Defining custom tasks • quallmer

In this tutorial, we will explore how to create custom annotation tasks using the quallmer package. Custom tasks allow you to tailor the LLM’s output to your specific research questions and data types using the task() function, providing greater flexibility and control over the annotation process.

In the following example, we will demonstrate how to define a custom task for scoring documents based on their alignment with political left ideologies. For this, we formulate a prompt that asks the LLM to score documents on a scale of political left alignment. We then define the expected response structure using the task() function. Finally, we will use the annotate() function to apply this custom task to a sample corpus of inaugural speeches from US presidents.

Loading packages and data

# We will use the quanteda package 
# for loading a sample corpus of innaugural speeches
# If you have not yet installed the quanteda package, you can do so by:
# install.packages("quanteda")
library(quanteda)

## Package version: 4.3.1
## Unicode version: 15.1
## ICU version: 74.2

## Parallel computing: disabled

## See https://quanteda.io for tutorials and examples.

library(quallmer)

## Loading required package: ellmer

# For educational purposes, 
# we will use a subset of the inaugural speeches corpus
# The three most recent speeches in the corpus
data_corpus_inaugural <- quanteda::data_corpus_inaugural[57:60]

Defining a custom prompt

Defining prompts is a crucial step in creating custom tasks. The prompt guides the LLM on how to interpret the input data and what kind of output to generate. In this example, we will create a prompt that instructs the LLM to score documents based on their alignment with political left ideologies. Prompts can be much longer and more complex depending on the task at hand. Prompts should be clear and specific to ensure that the LLM understands the task requirements.

prompt <- "Score the following document on a scale of how much it aligns
with the political left. The political left is defined as groups which
advocate for social equality, government intervention in the economy,
and progressive policies. Use the following metrics:
SCORING METRIC:
3 : extremely left
2 : very left
1 : slightly left
0 : not at all left"

Defining the structure of the response with define_task()

The task() function allows us to specify the expected structure of the LLM’s response. It has the following important arguments which users need to specify:

name: A descriptive name for the task.
system_prompt: The prompt that guides the LLM on how to perform the task.
type_def: Defines the expected structure of the response using ellmers type specifications such as type_object(), type_array(), etc.

For more information on how to use ellmer’s type specifications, please refer to the ellmer documentation on type specifications.

# Define the custom task using task()
ideology_scores <- task(
  name = "Score Political Left Alignment",
  system_prompt = prompt,
  type_def = type_object(
    score = type_number("Score"),
    explanation = type_string("Explanation")
  ),
  input_type = "text"
)

Applying the custom task to the corpus

This step is similar to applying predefined tasks using the annotate() function. Here, we will use the annotate() function to apply our custom task to the sample corpus of inaugural speeches. We will specify the model to use via model_name (in this case, "openai/gpt-4o") and any additional parameters as needed. For example, we set the temperature to 0 via the params argument for more deterministic outputs, improving consistency in scoring across multiple runs and therefore increasing reliability.

# Apply the custom task to the inaugural speeches corpus
result <- annotate(data_corpus_inaugural, task = ideology_scores,
                   model_name = "openai/gpt-4o",
                   params = list(temperature = 0))

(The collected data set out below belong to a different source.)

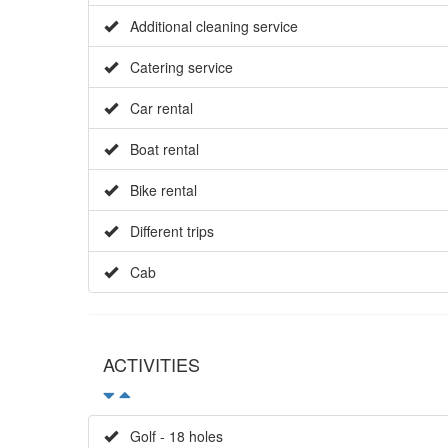
Additional cleaning service
Catering service
Car rental
Boat rental
Bike rental
Different trips
Cab
ACTIVITIES
Golf - 18 holes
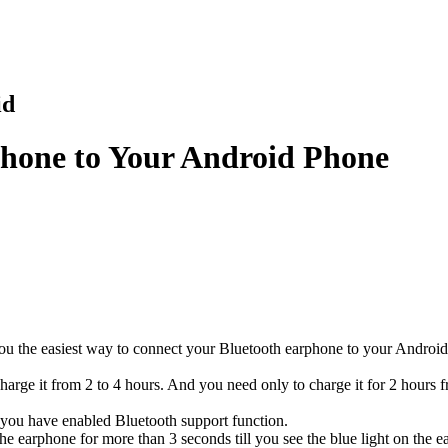
id
hone to Your Android Phone
you the easiest way to connect your Bluetooth earphone to your Android
 charge it from 2 to 4 hours. And you need only to charge it for 2 hours 
, you have enabled Bluetooth support function.
the earphone for more than 3 seconds till you see the blue light on th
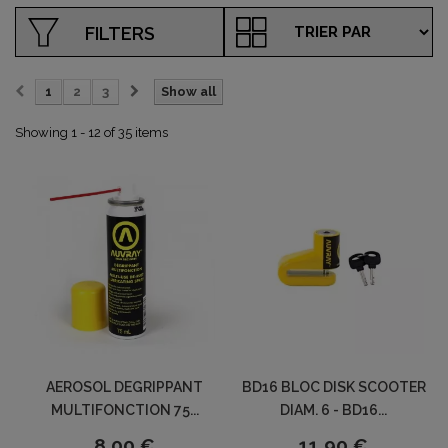
FILTERS
1
2
3
Show all
Showing 1 - 12 of 35 items
AEROSOL DEGRIPPANT
BD16 BLOC DISK SCOOTER
MULTIFONCTION 75...
DIAM. 6 - BD16...
8,00 €
11,90 €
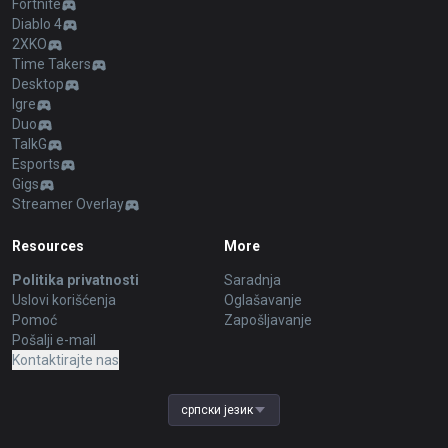
Fortnite
Diablo 4
2XKO
Time Takers
Desktop
Igre
Duo
TalkG
Esports
Gigs
Streamer Overlay
Resources
More
Politika privatnosti
Saradnja
Uslovi korišćenja
Oglašavanje
Pomoć
Zapošljavanje
Pošalji e-mail
Kontaktirajte nas
српски језик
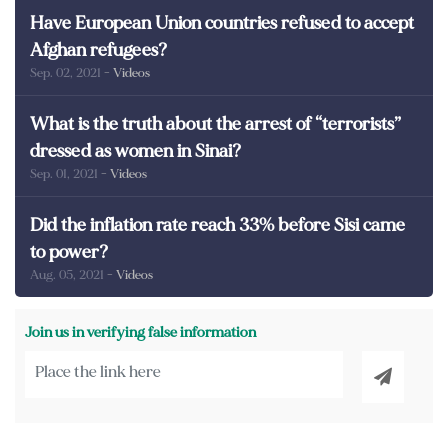
Have European Union countries refused to accept
Afghan refugees?
Sep. 02, 2021
- Videos
What is the truth about the arrest of “terrorists”
dressed as women in Sinai?
Sep. 01, 2021
- Videos
Did the inflation rate reach 33% before Sisi came
to power?
Aug. 05, 2021
- Videos
Join us in verifying false information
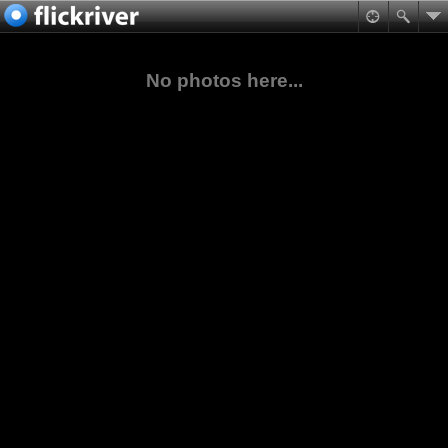
No photos here...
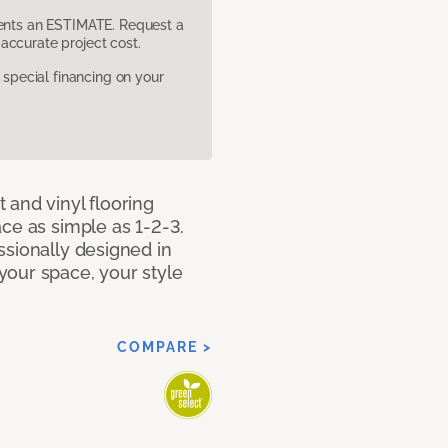
sents an ESTIMATE. Request a
accurate project cost.
pecial financing on your
 and vinyl flooring
ce as simple as 1-2-3.
ssionally designed in
our space, your style
COMPARE >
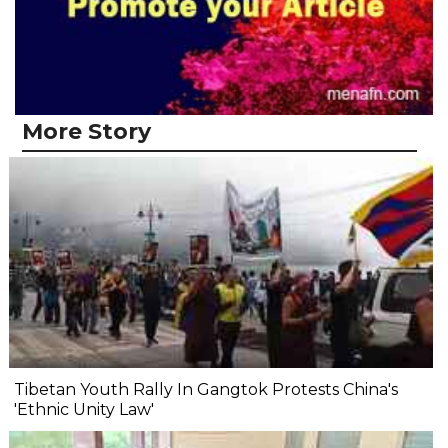
More Story
Tibetan Youth Rally In Gangtok Protests China's
'Ethnic Unity Law'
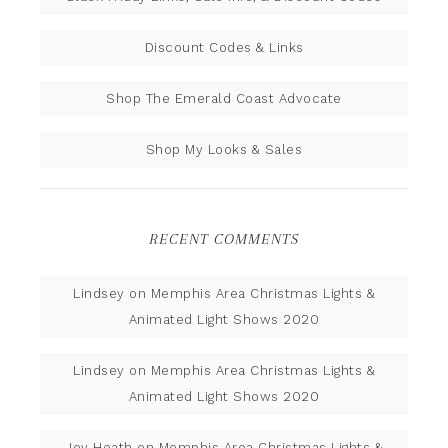
Discount Codes & Links
Shop The Emerald Coast Advocate
Shop My Looks & Sales
RECENT COMMENTS
Lindsey
on
Memphis Area Christmas Lights &
Animated Light Shows 2020
Lindsey
on
Memphis Area Christmas Lights &
Animated Light Shows 2020
Joy Heath
on
Memphis Area Christmas Lights &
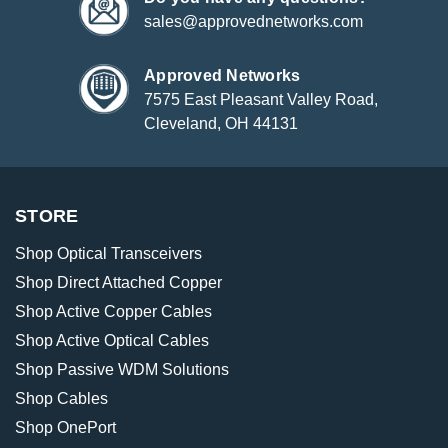
sales@approvednetworks.com
Approved Networks
7575 East Pleasant Valley Road,
Cleveland, OH 44131
STORE
Shop Optical Transceivers
Shop Direct Attached Copper
Shop Active Copper Cables
Shop Active Optical Cables
Shop Passive WDM Solutions
Shop Cables
Shop OnePort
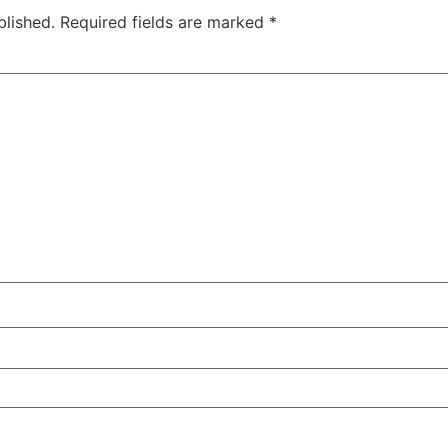
blished.
Required fields are marked
*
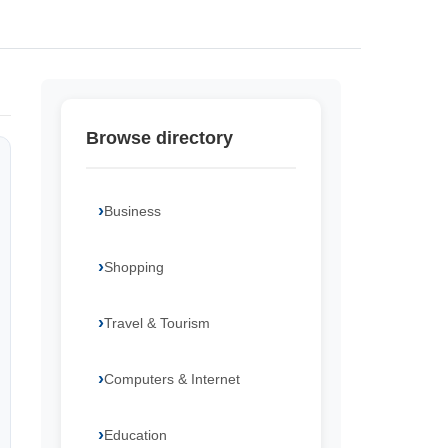
Browse directory
Business
Shopping
Travel & Tourism
Computers & Internet
Education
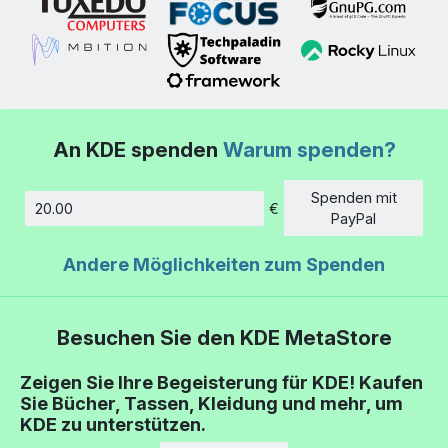
An KDE spenden
Warum spenden?
Spenden mit
€
Betrag
PayPal
Andere Möglichkeiten zum Spenden
Besuchen Sie den KDE MetaStore
Zeigen Sie Ihre Begeisterung für KDE! Kaufen
Sie Bücher, Tassen, Kleidung und mehr, um
KDE zu unterstützen.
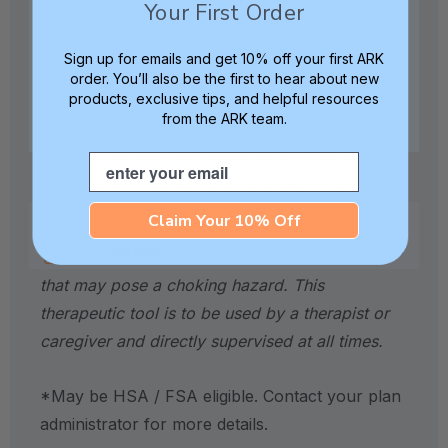
Your First Order
Includes 1 Z-Grabber Handle, 1 Soft
Sign up for emails and get 10% off your first ARK
order. You’ll also be the first to hear about new
Brush Tip, and 1 Hard Brush Tip.
products, exclusive tips, and helpful resources
from the ARK team.
Tips are dishwasher safe. Wipe down
Email
handle with a disinfectant wipe after use.
Claim Your 10% Off
Caution:
Not a toy. Contains small parts
that may pose a choking hazard. This
therapeutic tool is to be used by a therapist or
caregiver and directly supervised at all times.
*May be HSA / FSA eligible. Contact your plan
administrator for more details.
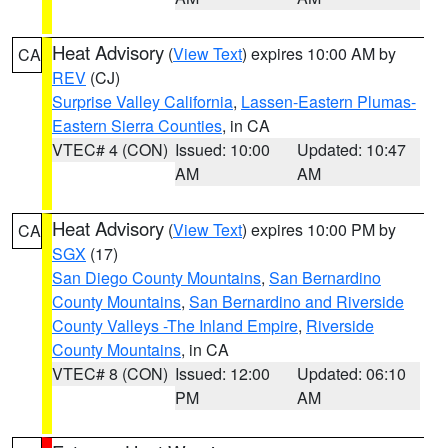
Heat Advisory
(
View Text
) expires 10:00 AM by
CA
REV
(CJ)
Surprise Valley California
,
Lassen-Eastern Plumas-
Eastern Sierra Counties
, in CA
VTEC# 4 (CON)
Issued: 10:00
Updated: 10:47
AM
AM
Heat Advisory
(
View Text
) expires 10:00 PM by
CA
SGX
(17)
San Diego County Mountains
,
San Bernardino
County Mountains
,
San Bernardino and Riverside
County Valleys -The Inland Empire
,
Riverside
County Mountains
, in CA
VTEC# 8 (CON)
Issued: 12:00
Updated: 06:10
PM
AM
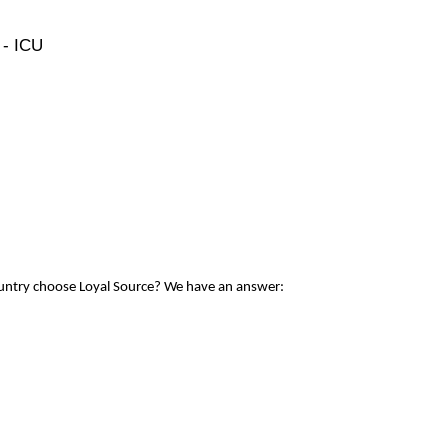
 - ICU
ountry choose Loyal Source? We have an answer:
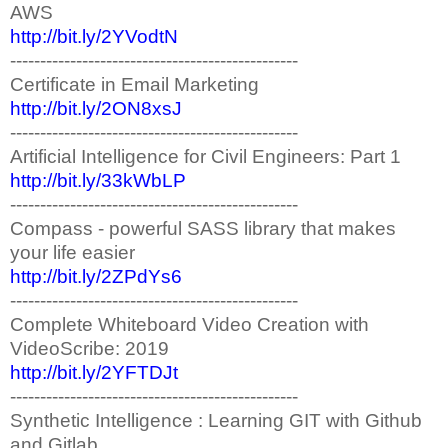
AWS
http://bit.ly/2YVodtN
------------------------------------------------
Certificate in Email Marketing
http://bit.ly/2ON8xsJ
------------------------------------------------
Artificial Intelligence for Civil Engineers: Part 1
http://bit.ly/33kWbLP
------------------------------------------------
Compass - powerful SASS library that makes
your life easier
http://bit.ly/2ZPdYs6
------------------------------------------------
Complete Whiteboard Video Creation with
VideoScribe: 2019
http://bit.ly/2YFTDJt
------------------------------------------------
Synthetic Intelligence : Learning GIT with Github
and Gitlab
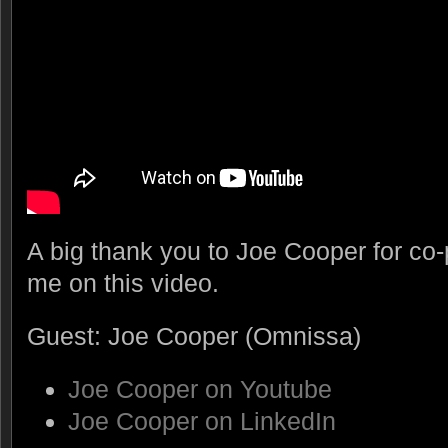
A big thank you to Joe Cooper for co-
me on this video.
Guest: Joe Cooper (Omnissa)
Joe Cooper on Youtube
Joe Cooper on LinkedIn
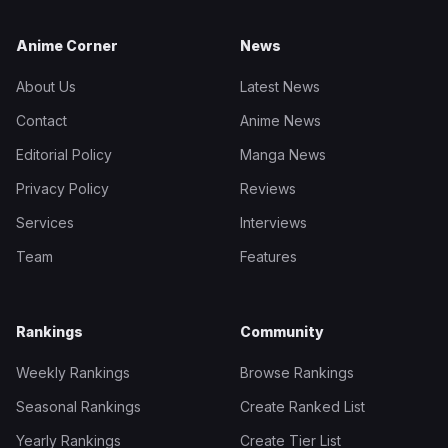
Anime Corner
News
About Us
Latest News
Contact
Anime News
Editorial Policy
Manga News
Privacy Policy
Reviews
Services
Interviews
Team
Features
Rankings
Community
Weekly Rankings
Browse Rankings
Seasonal Rankings
Create Ranked List
Yearly Rankings
Create Tier List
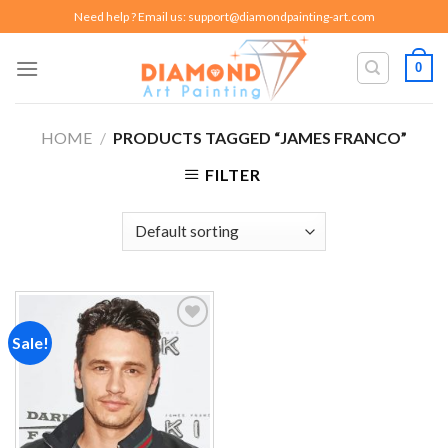
Skip
Need help ? Email us:
support@diamondpainting-art.com
to
content
0
HOME
/
PRODUCTS TAGGED “JAMES FRANCO”
FILTER
Sale!
Add to
wishlist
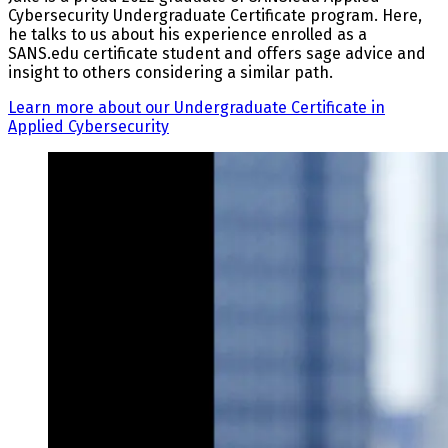
Cybersecurity Undergraduate Certificate program. Here,
he talks to us about his experience enrolled as a
SANS.edu certificate student and offers sage advice and
insight to others considering a similar path.
Learn more about our Undergraduate Certificate in
Applied Cybersecurity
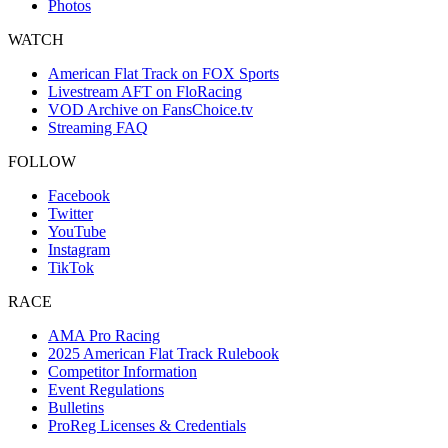
Photos
WATCH
American Flat Track on FOX Sports
Livestream AFT on FloRacing
VOD Archive on FansChoice.tv
Streaming FAQ
FOLLOW
Facebook
Twitter
YouTube
Instagram
TikTok
RACE
AMA Pro Racing
2025 American Flat Track Rulebook
Competitor Information
Event Regulations
Bulletins
ProReg Licenses & Credentials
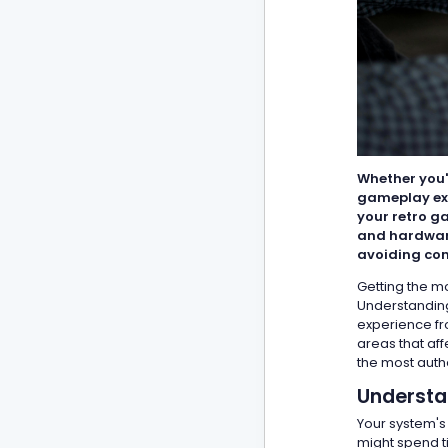
Whether you'
gameplay exp
your retro g
and hardware
avoiding com
Getting the mo
Understanding
experience fr
areas that af
the most auth
Understa
Your system's
might spend t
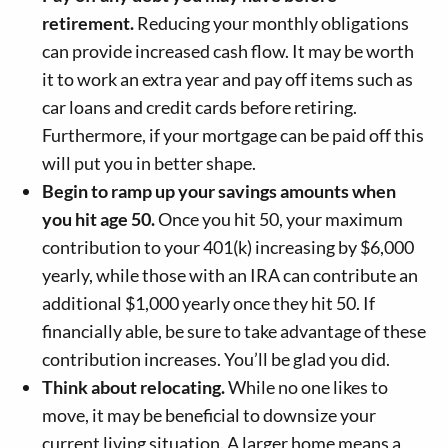
retirement.
Reducing your monthly obligations
can provide increased cash flow. It may be worth
it to work an extra year and pay off items such as
car loans and credit cards before retiring.
Furthermore, if your mortgage can be paid off this
will put you in better shape.
Begin to ramp up your savings amounts when
you hit age 50.
Once you hit 50, your maximum
contribution to your 401(k) increasing by $6,000
yearly, while those with an IRA can contribute an
additional $1,000 yearly once they hit 50. If
financially able, be sure to take advantage of these
contribution increases. You’ll be glad you did.
Think about relocating.
While no one likes to
move, it may be beneficial to downsize your
current living situation. A larger home means a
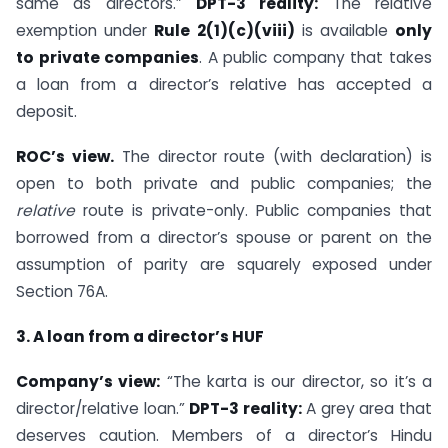
same as directors.”
DPT-3 reality:
The relative
exemption under
Rule 2(1)(c)(viii)
is available
only
to private companies
. A public company that takes
a loan from a director’s relative has accepted a
deposit.
ROC’s view.
The director route (with declaration) is
open to both private and public companies; the
relative
route is private-only. Public companies that
borrowed from a director’s spouse or parent on the
assumption of parity are squarely exposed under
Section 76A.
3. A loan from a director’s HUF
Company’s view:
“The karta is our director, so it’s a
director/relative loan.”
DPT-3 reality:
A grey area that
deserves caution. Members of a director’s Hindu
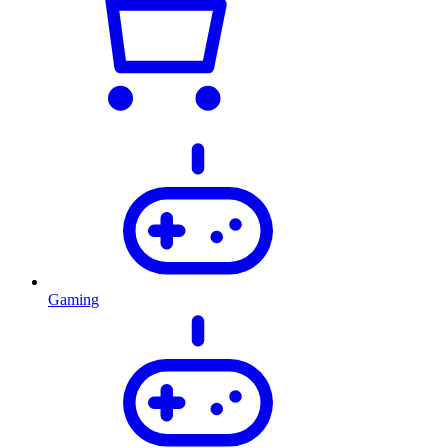
Gaming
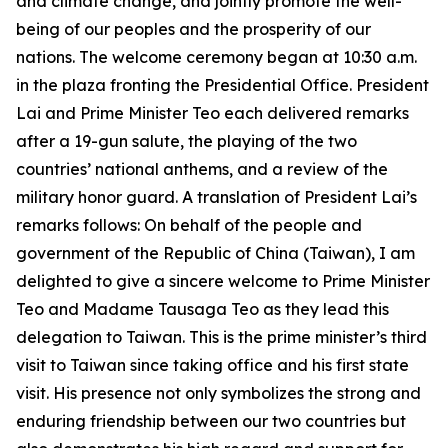
and climate change, and jointly promote the well-
being of our peoples and the prosperity of our
nations. The welcome ceremony began at 10:30 a.m.
in the plaza fronting the Presidential Office. President
Lai and Prime Minister Teo each delivered remarks
after a 19-gun salute, the playing of the two
countries’ national anthems, and a review of the
military honor guard. A translation of President Lai’s
remarks follows: On behalf of the people and
government of the Republic of China (Taiwan), I am
delighted to give a sincere welcome to Prime Minister
Teo and Madame Tausaga Teo as they lead this
delegation to Taiwan. This is the prime minister’s third
visit to Taiwan since taking office and his first state
visit. His presence not only symbolizes the strong and
enduring friendship between our two countries but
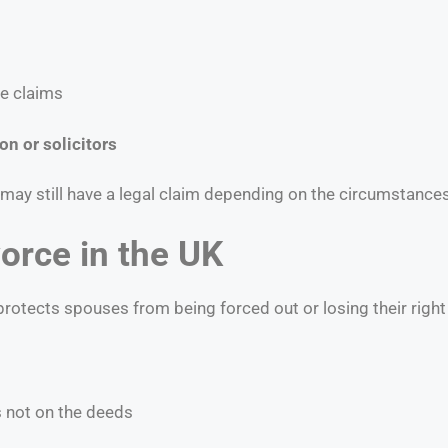
re claims
on or solicitors
 may still have a legal claim depending on the circumstances
orce in the UK
otects spouses from being forced out or losing their right t
is not on the deeds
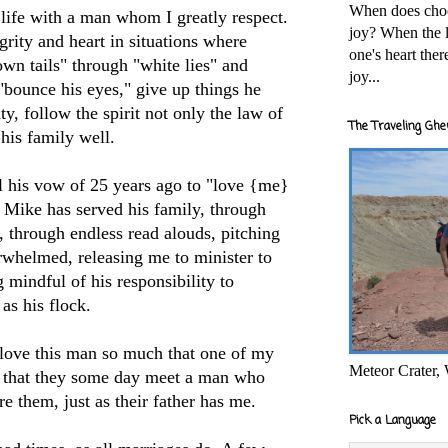
When does cho
 life with a man whom I greatly respect.
joy? When the l
grity and heart in situations where
one's heart the
own tails" through "white lies" and
joy...
"bounce his eyes," give up things he
ty, follow the spirit not only the law of
The Traveling Ghe
 his family well.
ll his vow of 25 years ago to "love {me}
" Mike has served his family, through
, through endless read alouds, pitching
rwhelmed, releasing me to minister to
mindful of his responsibility to
as his flock.
 love this man so much that one of my
Meteor Crater,
s that they some day meet a man who
re them, just as their father has me.
Pick a Language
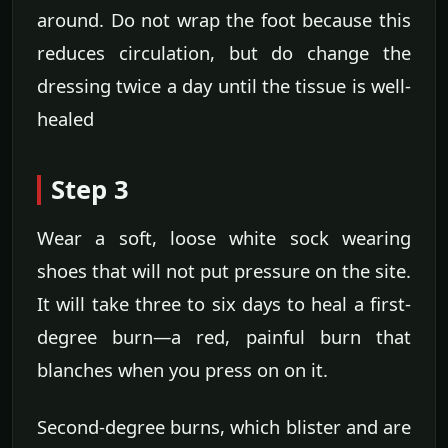
around. Do not wrap the foot because this
reduces circulation, but do change the
dressing twice a day until the tissue is well-
healed
Step 3
Wear a soft, loose white sock wearing
shoes that will not put pressure on the site.
It will take three to six days to heal a first-
degree burn—a red, painful burn that
blanches when you press on on it.
Second-degree burns, which blister and are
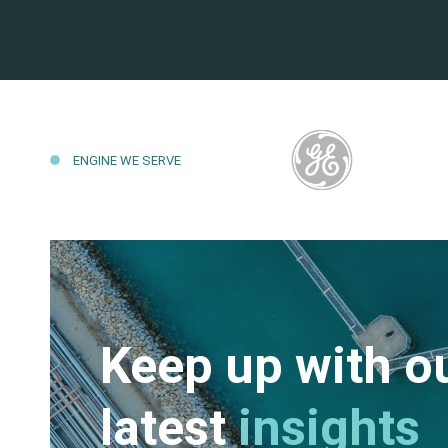
ENGINE WE SERVE
Keep up with o
latest
insights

## [working] (0 + 0) -> 3 -> 1 | ■■■■■■■■■                         25%

## [working] (0 + 0) -> 0 -> 4 | ■■■■■■■■■■■■■■■■■■■■■■■■■■■■■■■  100%

id	score	explanation
2013-Obama	2	The document aligns very well with the political left, emphasizing social equality, government intervention, and progressive policies. It advocates for collective action, economic equality, climate change response, and social justice, all of which are key tenets of leftist ideology. However, it also acknowledges skepticism of central authority and the importance of personal responsibility, which slightly moderates its alignment.
2017-Trump	0	The document emphasizes nationalism, protectionism, and a focus on American interests, which are not typically aligned with the political left. It lacks advocacy for social equality, government intervention in the economy, or progressive policies, which are key aspects of leftist ideology. Therefore, it scores 0 for alignment with the political left.
2021-Biden	2	The document aligns very well with the political left, emphasizing themes of social equality, racial justice, and government intervention in addressing economic challenges. It calls for unity, healing, and addressing systemic racism and climate change, which are typically progressive priorities. However, it also emphasizes unity and bipartisanship, which slightly moderates its alignment with the extreme left.
2025-Trump	0	The document emphasizes nationalism, border security, military strength, and economic independence, which are typically associated with right-wing ideologies. It criticizes government intervention and progressive policies like the Green New Deal, and promotes traditional values and a merit-based society. These elements do not align with the political left’s focus on social equality, government intervention in the economy, and progressive policies.

Now you have successfully created and applied a custom annotation task using the quallmer package! You can further modify the prompt and response structure to suit your specific research needs.